Les bénévoles étaient aussi un peu moins nombreux que l’an dernier : pour cette 36e édition de l’Opération, ils ont néanmoins été plus de 48 000 à donner de leur temps pour que ceux qui étaient en train de fêter puissent rentrer à bon port après leurs soirées. L’an dernier, ils avaient été un peu plus de 50 000 bénévoles.

Pour les fêtes 2019, ils ont été actifs dans une centaine de communautés au Canada, tout en étant les plus présents au Québec, là où l’organisme est né.

Dans cette province, ils sont ainsi plus de 38 000 à avoir bravé les routes enneigées pour raccompagner en sécurité 52 578 Québécois éméchés qui ont composé le numéro de Nez rouge ou encore utilisé l’application mobile.

Au Nouveau-Brunswick, 1731 bénévoles ont assuré 2086 raccompagnements cette année.

Ces bénévoles rendent nos routes plus sécuritaires, s’est réjoui Jean-Marie De Koninck, président-fondateur de l’Opération Nez rouge, en livrant le bilan national de l’organisme vendredi matin.

« La pertinence, les besoins sont encore là avec le nombre de raccompagnements que l’on fait », a ajouté M. Giroux, qui se dit très satisfait du dernier bilan des opérations.

Il a été noté que les automobilistes et les bénévoles ont été nombreux cette année — 37 094, plus précisément — à avoir utilisé l’application mobile Nez rouge qui existe depuis 2011.

Les soirées les plus occupées ont été les vendredi 13 et 20 décembre : des dates prisées pour les fêtes de bureau. Quant à la soirée du 31 décembre, elle a posé des défis de recrutement de bénévoles, ce qui n’est pas la première fois, a indiqué M. Giroux. Il y a tout de même eu 2715 raccompagnements au Québec.
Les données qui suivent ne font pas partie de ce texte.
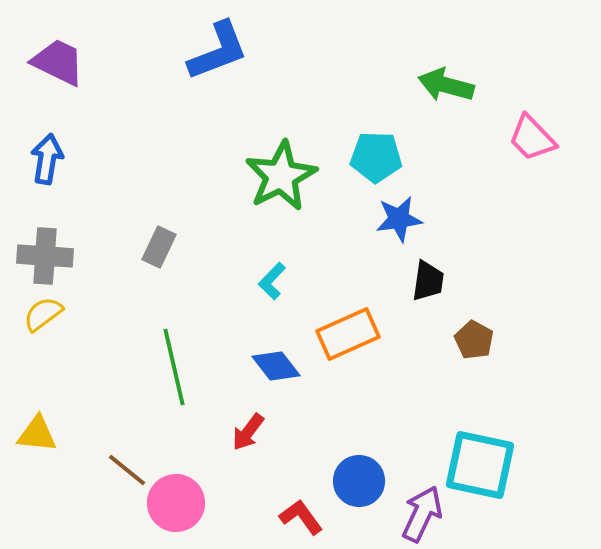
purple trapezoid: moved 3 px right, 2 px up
Et certains de ces groupes utilisateurs-bénévoles ont rencontré des barrages routiers sur leur chemin : « C’est assez fréquent », a commenté M. Giroux.

Ce fut le cas de Jean-François Millette, un résident de Saint-Lambert.

Le 20 décembre dernier, après une soirée, il a requis les services d’Opération Nez rouge et avec ses bénévoles, a rencontré un barrage routier policier.

Le père de famille, qui a utilisé Opération Nez rouge une quinzaine de fois dans sa vie — en plus d’y avoir été bénévole — en croisait un pour la première fois.

« Il faut prendre Nez rouge ou d’autres moyens pour rentrer chez soi pour la sécurité des autres, mais aussi pour sa propre sécurité », soutient-il.

En plus, les bénévoles sont arrivés très rapidement, a-t-il ajouté.

Opération Nez rouge se décrit comme un organisme à but non lucratif dont la mission est de valoriser l’adoption d’un comportement responsable dans toutes situations de facultés affaiblies en offrant un service de raccompagnement accessible dispensé par et pour la communauté.